Virtual taekwondo ‘is the future’ for youngsters as it debuts at the Asian Games



When Vietnamese athlete Nguyen Thanh Hien Linh entered his first online taekwondo competition in Singapore in 2024, he had little idea what he was doing.

“I was kicking in the air,” the 21-year-old recalled. Despite his background as a national taekwondo champion, he struggled in the online arena without a clue about strategy, skills or how the technology worked.

Two years later, he won a gold medal in a recent online taekwondo competition in Malaysia and became part of the growing martial arts community across Southeast Asia.

The relatively unknown and experimental virtual Taekwondo is now emerging as an organized competitive discipline. Developed jointly by World Taekwondo and Singapore-based tech company Refract Technologies, it combines virtual reality technology with traditional taekwondo techniques to appeal to tech-savvy young athletes.

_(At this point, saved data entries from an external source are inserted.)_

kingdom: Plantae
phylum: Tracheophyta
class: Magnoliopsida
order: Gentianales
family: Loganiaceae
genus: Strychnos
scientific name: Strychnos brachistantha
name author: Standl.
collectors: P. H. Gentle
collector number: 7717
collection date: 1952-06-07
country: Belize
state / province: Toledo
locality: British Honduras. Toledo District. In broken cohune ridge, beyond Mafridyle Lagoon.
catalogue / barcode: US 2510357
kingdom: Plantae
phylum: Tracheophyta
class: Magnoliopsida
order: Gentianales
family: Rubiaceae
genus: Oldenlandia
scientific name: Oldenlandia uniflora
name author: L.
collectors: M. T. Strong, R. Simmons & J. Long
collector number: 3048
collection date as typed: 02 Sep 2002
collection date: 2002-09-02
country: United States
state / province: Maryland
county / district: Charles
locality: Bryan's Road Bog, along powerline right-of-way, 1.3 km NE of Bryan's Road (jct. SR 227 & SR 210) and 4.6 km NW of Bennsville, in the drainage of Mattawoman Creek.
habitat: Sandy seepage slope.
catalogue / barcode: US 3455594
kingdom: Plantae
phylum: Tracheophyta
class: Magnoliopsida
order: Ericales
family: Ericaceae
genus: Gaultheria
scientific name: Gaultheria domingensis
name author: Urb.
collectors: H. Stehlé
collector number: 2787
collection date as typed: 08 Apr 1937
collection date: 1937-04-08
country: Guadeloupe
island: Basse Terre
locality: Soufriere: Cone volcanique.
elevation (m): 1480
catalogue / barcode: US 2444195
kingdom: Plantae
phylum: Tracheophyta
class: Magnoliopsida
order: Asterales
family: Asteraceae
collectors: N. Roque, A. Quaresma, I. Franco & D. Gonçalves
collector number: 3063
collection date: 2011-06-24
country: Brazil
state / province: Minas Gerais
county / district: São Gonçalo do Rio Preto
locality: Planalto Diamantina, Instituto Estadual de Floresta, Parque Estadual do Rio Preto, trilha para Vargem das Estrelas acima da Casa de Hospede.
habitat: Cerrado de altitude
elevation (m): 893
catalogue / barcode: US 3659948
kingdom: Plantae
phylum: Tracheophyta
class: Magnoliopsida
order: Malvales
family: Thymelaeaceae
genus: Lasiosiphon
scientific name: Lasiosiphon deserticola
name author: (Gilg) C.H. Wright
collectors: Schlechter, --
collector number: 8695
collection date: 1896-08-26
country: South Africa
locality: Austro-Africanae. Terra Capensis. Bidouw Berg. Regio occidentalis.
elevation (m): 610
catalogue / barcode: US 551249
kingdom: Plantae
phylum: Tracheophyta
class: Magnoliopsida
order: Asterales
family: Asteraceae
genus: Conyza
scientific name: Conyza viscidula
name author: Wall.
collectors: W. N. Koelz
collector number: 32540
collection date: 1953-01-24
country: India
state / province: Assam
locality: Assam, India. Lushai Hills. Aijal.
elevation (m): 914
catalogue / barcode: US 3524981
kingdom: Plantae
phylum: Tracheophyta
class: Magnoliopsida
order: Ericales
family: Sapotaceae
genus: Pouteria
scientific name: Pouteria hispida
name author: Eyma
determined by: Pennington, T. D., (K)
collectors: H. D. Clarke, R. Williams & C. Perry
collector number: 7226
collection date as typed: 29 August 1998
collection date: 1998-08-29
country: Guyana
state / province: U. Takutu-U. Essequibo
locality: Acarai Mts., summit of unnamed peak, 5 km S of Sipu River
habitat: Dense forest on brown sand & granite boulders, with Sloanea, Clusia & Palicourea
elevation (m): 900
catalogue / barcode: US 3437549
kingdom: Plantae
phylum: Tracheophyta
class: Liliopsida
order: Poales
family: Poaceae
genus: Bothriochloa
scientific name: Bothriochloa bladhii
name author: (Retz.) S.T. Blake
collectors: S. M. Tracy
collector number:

Competitors wear virtual reality (VR) headsets that transport them into a 3D digital arena, and wear motion-tracking sensors on their backs, thighs and thighs. They use their bodies to control digital signals in non-contact offline matches, where each quick and well-timed strike depletes an opponent’s virtual health bar.

Unlike traditional taekwondo where competitors are separated by age, weight and gender, virtual taekwondo puts everyone on a digital level playing field.